As I write
this, it is late for me—after 10:30p.m. I am sitting on the floor, my laptop
wobbling on my crossed legs. Actually, I am not sitting on the floor directly;
I'm sitting on Sgt. Thomas Tibb's dog bed, which is on the floor next to the
couch. When he is really, really frightened, he leaves his sanctuary in my
office to curl as close to the couch as he can get. Tonight he is so terrified
by the ongoing explosions outside, I crawl down onto the floor to sit next to
him, and this boy who never offers his affection curls against my knee,
panting, every muscle in his body tense as he waits for the next bomb to go
off.
My neighbors
have been detonating illegal fireworks—cherry bombs and M80s—for weeks in the
run-up to the Fourth of July. The antics begin every evening around 8:00 and
continue for a couple of hours.
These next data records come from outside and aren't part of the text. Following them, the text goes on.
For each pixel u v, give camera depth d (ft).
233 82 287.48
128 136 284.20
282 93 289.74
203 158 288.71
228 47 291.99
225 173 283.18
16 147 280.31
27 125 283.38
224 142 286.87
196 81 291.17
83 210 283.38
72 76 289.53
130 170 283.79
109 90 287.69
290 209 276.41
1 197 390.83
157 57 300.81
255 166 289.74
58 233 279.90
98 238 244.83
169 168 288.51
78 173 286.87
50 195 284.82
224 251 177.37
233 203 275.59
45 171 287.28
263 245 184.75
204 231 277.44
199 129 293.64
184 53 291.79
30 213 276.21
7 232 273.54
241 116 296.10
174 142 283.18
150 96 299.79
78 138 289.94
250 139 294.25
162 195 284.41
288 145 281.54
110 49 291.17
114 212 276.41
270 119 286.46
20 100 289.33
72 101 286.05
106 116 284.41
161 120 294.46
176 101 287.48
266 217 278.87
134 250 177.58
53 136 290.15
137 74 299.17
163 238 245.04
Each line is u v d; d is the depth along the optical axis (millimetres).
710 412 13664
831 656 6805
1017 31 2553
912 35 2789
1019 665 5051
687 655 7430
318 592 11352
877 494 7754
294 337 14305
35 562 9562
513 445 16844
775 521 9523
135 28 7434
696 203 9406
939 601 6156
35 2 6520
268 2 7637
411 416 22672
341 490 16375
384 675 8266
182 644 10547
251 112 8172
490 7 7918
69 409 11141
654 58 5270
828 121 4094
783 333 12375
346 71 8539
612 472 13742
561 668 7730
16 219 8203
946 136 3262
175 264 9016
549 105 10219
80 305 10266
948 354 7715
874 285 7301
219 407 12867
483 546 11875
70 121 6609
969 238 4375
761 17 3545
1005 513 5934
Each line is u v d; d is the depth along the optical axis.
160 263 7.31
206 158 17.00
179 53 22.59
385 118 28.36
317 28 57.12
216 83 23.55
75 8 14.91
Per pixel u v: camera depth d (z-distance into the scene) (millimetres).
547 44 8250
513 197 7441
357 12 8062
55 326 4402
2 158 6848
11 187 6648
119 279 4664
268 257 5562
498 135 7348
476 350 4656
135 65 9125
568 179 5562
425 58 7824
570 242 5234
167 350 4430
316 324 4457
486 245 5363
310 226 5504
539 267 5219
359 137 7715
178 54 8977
As I write this it is Saturday night, and I
guess we're into overtime on blowing things up because it's the weekend. Thomas
and I endured the same routine last year—from June until a week or so after
July 4th—only last year he would not stay in the house. He was so frightened,
the only place he felt safe was in the back seat of my truck. So for all those
weeks, I never went anywhere at night unless I rode with someone else so that
he would have a safe place to hide. This year, he has at least recovered from
his First Life enough to stay inside with me, for the most part. I have taken
to sleeping on the couch, though, because as long as I am close, he will at
least lie still (instead of pacing, panting and drooling as he did last year).
Tonight he is
exhausted, having been in this state of hyper-vigilance for hours, but just as
his head begins to droop against my thigh, another boom resounds through the
neighborhood, and his head jerks up as his tongue lolls out with his panting,
drops of saliva dripping onto his blanket.
I will stay
here with him until it is over, until he can finally relax and sleep. We're
buds. I've got his back, just as he had mine some weeks ago.
It's still
hard for me to believe how far this dog has come from the emotionally broken shell
he was when I brought him home just over a year ago. In January, I posted about
his progress. In March, he added a new trick to his exuberant joy by including
a complete 360 degree spin to the ecstatic figure eights he races when I come
home from work each day. What a difference from the days when I would have to
go find him where he was hiding in the side yard and put him on a leash to
bring him inside against his will.
In April, I
became suddenly and seriously ill with pneumonia. I spent the first horrible
days coughing and moaning on the couch, and since I was stuck at home, I left
the back slider open—just in case Thomas decided to join me. This has been one
of his idiosyncrasies; though he had become comfortable trotting in the door at
night to go to bed inside, he still preferred to be outside during the day.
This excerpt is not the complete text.